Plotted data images
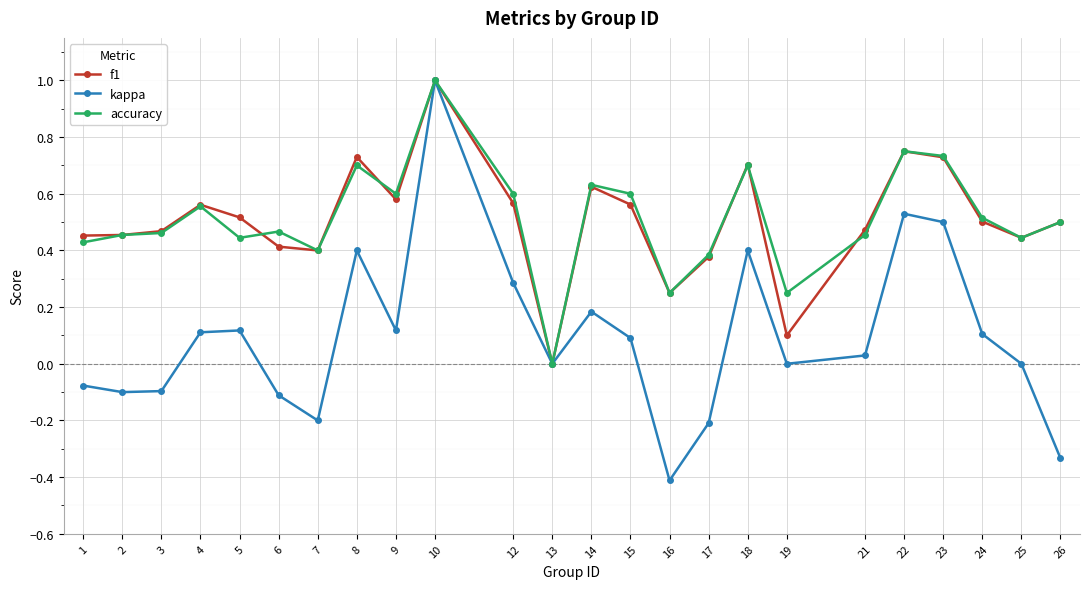

At which label does accuracy reach its minimum?

13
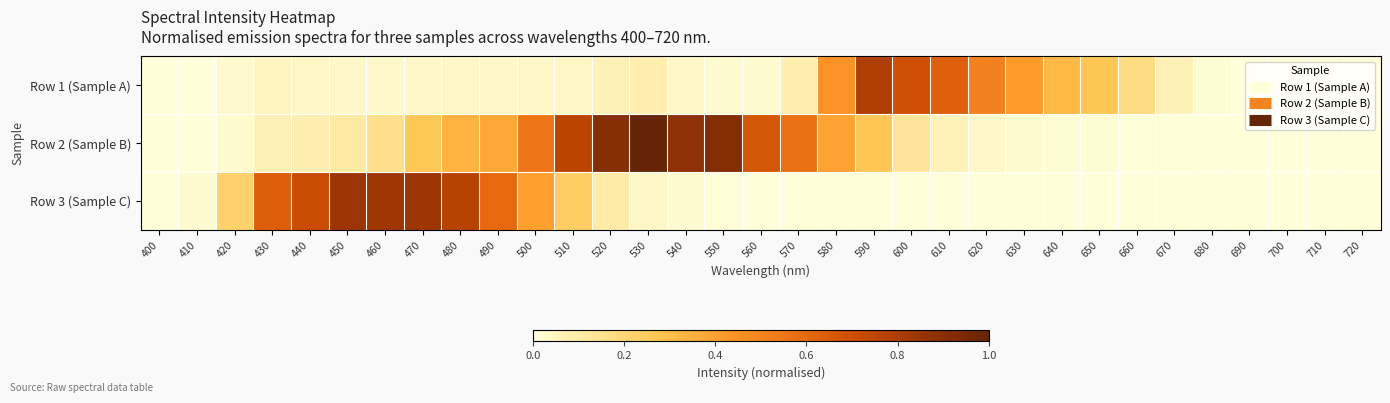

Between 400 and 480, which is larger?

480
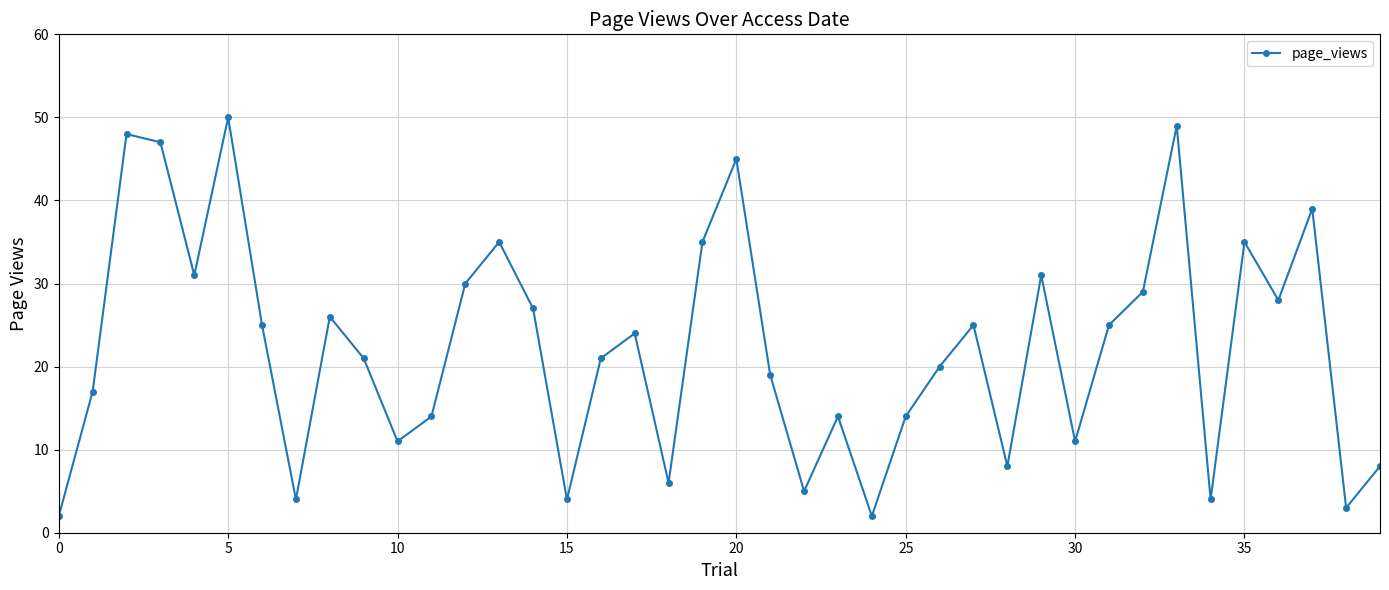

True or false: there are more than 0 points higher than both neighbors.

True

■ TASK REQUIREMENTS ■
Reproduce each of the items above verbatim, leaving out the pictures.

■ REPLY TO THE TASK ■
At which label does accuracy reach its minimum?

13

Between 400 and 480, which is larger?

480

True or false: there are more than 0 points higher than both neighbors.

True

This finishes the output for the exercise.